NAS belongs to the so called Automated Machine learning (AutoML), that is a computational paradigm useful to search for deep learning architecture topologies in an automatic way. In particular, the authors propose a NAS technique based on Evolutionary Algorithm (EA).
Given an initial network topology, applying NAS the authors demonstrate, on one dataset, that the accuracy loss of the final network is close to zero percent.
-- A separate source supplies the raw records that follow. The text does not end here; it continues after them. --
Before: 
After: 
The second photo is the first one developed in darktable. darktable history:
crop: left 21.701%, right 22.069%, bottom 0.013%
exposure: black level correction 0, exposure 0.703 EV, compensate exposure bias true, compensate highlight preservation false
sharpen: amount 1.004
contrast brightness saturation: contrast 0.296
The proposed method is quite interesting, and the preliminary results, that need to be further validated with other datasets and against similar approaches, are encouraging. English is good.
In my opinion, the technical part of the paper needs an improvement because many details are not clear.
Major remarks:
- It is not clear what is the output of the network and how it is computed the accuracy score. Please explain it
- It is not clear how a network topology is mapped to a chromosome representation. Please explain it
- Used datasets and source code should be available for the community
Minor remarks:
- Please provide a bibliographic reference for CoDeepNEAT on page 3.
- Please check the punctuaction all over the manuscript.
- On line 79, please replace "has developed" with "is developed".